━━━ SOURCE DOCUMENT ━━━
Purpose of the Study:

  • To investigate the consequences of including or excluding unknown bias parameters in sequential life stage population dynamics SSMs.
  • To evaluate the impact of bias parameters on the inference of population processes like recruitment and survival.
  • To explore strategies for addressing parameter redundancy and characterizing process uncertainty when bias is present.

Main Methods:

  • Utilized a sequential life stage population dynamics state-space model (SSM).
  • Employed a combination of theoretical analysis, simulation experiments, and an empirical case study.
  • Compared model performance with and without bias parameters, including scenarios with fixed bias parameters.

Main Results:

  • Excluding bias parameters in unbiased data leads to increased precision.
  • When data are biased and biases are not estimated, recruitment, survival, and process variance estimates are inaccurate.
  • Including bias parameters substantially reduces estimation problems, even when one parameter is fixed incorrectly.
  • Models with bias parameters may exhibit parameter redundancy, posing inferential challenges.

Conclusions:

  • Combining multiple datasets via bias parameters for rescaling can significantly enhance population model inference and diagnostics.
  • Careful consideration and strategies are needed to manage process uncertainty confounded by bias parameters.
  • Estimating bias parameters is dataset-specific and may require higher precision than typically available in ecological data.
━━━ PROVIDED MATERIAL ━━━
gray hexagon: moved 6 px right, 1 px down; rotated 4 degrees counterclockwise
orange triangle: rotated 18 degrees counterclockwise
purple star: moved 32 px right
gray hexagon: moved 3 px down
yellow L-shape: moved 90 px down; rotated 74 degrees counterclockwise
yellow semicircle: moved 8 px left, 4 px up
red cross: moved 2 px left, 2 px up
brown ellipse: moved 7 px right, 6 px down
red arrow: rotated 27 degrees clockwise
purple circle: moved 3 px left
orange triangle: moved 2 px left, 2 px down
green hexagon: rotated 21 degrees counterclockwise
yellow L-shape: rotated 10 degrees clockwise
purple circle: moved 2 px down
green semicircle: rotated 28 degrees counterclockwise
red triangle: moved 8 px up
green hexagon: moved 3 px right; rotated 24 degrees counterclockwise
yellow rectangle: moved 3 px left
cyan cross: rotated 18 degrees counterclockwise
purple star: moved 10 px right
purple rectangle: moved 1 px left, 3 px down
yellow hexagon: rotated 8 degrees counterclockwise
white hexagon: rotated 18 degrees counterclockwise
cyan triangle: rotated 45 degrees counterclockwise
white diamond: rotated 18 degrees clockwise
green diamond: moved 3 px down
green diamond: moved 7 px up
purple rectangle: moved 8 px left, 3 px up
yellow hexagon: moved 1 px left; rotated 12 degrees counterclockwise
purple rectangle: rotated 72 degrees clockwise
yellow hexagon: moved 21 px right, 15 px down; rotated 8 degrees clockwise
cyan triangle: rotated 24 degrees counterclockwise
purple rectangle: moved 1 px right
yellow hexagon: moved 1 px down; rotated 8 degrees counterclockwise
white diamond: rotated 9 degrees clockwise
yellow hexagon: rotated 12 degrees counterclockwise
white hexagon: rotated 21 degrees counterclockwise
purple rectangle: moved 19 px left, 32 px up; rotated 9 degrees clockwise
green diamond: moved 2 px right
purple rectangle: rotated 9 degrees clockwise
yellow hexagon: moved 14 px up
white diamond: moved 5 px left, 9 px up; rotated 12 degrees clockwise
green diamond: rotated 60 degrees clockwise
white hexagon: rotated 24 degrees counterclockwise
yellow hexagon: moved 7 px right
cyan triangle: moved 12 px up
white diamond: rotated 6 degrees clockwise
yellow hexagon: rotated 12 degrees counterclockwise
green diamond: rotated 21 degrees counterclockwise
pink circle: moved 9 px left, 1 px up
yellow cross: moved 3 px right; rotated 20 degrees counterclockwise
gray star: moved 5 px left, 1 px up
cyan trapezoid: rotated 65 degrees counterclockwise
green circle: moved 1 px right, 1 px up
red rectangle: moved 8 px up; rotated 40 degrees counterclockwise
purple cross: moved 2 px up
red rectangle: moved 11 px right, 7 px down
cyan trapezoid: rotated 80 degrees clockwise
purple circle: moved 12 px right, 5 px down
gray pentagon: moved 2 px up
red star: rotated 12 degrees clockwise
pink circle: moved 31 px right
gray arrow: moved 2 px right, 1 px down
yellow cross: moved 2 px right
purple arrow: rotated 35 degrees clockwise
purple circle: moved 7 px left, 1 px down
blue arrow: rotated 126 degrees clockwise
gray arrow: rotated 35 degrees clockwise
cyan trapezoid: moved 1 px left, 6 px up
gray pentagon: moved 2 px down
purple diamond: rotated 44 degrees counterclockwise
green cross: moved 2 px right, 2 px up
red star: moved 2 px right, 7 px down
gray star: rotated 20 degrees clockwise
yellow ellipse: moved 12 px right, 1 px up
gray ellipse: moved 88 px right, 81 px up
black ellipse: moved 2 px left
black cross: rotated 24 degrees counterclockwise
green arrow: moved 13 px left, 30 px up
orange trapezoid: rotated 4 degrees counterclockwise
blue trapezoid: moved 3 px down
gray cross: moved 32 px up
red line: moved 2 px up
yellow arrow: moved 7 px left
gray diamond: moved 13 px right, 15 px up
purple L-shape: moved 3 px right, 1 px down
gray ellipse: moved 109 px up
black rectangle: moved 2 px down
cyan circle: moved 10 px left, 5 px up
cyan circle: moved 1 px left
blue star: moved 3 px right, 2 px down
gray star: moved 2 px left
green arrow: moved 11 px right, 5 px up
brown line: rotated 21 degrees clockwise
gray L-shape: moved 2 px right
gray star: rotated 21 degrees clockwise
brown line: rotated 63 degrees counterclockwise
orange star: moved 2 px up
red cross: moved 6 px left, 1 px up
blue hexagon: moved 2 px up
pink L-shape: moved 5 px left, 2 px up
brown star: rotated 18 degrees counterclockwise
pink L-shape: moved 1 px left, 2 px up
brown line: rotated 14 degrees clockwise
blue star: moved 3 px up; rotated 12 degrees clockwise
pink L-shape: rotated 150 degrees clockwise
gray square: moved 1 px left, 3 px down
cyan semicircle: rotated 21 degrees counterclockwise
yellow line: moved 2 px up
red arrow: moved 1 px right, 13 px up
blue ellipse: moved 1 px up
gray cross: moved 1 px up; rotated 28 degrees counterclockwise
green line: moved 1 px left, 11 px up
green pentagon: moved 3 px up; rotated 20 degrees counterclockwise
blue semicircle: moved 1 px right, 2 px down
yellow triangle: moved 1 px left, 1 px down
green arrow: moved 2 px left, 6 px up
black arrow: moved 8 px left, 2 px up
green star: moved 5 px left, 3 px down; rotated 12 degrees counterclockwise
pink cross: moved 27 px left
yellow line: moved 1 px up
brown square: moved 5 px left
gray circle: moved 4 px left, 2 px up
━━━
* _PROBLEM REQUIREMENTS_: Decide whether each statement agrees with the study summary above, answering yes or no and quoting the deciding words: 1. Leaving out bias parameters when the data are unbiased gives more precise estimates. 2. Including bias parameters no longer helps once one of them is fixed at a wrong value. 3. The study relied on simulation experiments alone.

* _RESPONSE TO THIS EXERCISE_:
1. Yes: "Excluding bias parameters in unbiased data leads to increased precision."
2. No: "Including bias parameters substantially reduces estimation problems, even when one parameter is fixed incorrectly."
3. No: "Employed a combination of theoretical analysis, simulation experiments, and an empirical case study."